“嗨,你好。”
溫年正低頭揪著男人衣角玩,聽見聲音,緩緩抬起頭。
那是一張精緻得近乎耀眼的臉,圓圓的眼睛望過來時,像要把人吸進一片溫柔宇宙裡,粉潤的唇瓣嬌俏又軟嫩。
“可以認識一下嗎?我叫保羅。”
他幾乎下意識忽略了一旁還彎著腰的男人。
“不可以。

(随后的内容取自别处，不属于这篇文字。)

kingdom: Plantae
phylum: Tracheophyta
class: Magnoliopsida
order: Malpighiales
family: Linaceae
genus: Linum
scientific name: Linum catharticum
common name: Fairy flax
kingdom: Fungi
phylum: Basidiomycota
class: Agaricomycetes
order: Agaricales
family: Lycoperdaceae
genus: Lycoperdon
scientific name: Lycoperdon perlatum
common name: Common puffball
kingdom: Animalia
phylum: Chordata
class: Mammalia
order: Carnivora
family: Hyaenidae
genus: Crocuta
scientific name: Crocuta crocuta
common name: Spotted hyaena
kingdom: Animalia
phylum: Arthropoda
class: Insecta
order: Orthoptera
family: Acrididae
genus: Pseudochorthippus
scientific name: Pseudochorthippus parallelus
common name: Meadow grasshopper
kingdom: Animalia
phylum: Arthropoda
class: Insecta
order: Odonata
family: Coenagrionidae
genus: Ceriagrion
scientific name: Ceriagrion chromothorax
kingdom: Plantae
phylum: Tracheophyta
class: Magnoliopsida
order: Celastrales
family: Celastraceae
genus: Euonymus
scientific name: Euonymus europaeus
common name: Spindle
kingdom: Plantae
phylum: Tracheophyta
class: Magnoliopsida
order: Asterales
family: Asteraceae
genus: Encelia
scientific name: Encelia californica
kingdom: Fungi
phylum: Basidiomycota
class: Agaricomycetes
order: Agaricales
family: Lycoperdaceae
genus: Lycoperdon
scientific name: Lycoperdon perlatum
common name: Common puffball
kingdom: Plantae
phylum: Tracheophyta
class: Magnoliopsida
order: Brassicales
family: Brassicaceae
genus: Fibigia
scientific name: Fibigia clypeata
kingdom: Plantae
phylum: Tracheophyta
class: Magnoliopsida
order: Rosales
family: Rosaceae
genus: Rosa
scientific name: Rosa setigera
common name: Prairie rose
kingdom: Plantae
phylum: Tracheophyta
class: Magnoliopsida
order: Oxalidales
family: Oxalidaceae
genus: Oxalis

”
溫年軟乎乎的小嘴,卻吐出了無比干脆冷硬的回答。
保羅臉上的笑意僵了一瞬,顯然沒料到會被這麼幹脆地拒絕。
他愣了愣,視線再次落在溫年乾淨柔軟的臉上,還想再說些什麼。
可下一秒,一道冷得刺骨的目光狠狠壓了過來。
鏽鐵釘已經站直身體,高大的身形微微上前半步,不動聲色地將溫年護在身後。
他沒說話,只是垂著眼,沉沉地盯著保羅,下頜線繃得極緊。
那眼神里沒有憤怒,也沒有不耐,只有一種近乎原始的。宣告領地的壓迫感。
保羅喉間微微發緊,後頸莫名泛起一陣寒意。
他明明不認識眼前這個男人,可那種被猛獸盯上的危機感,卻清晰得可怕。
尤其是對方那雙眼睛死死盯住自己的瞬間,讓他感覺到一股強烈的熟悉感,像是一頭狩獵的野獸鎖定,下一秒就要把他撕的粉碎。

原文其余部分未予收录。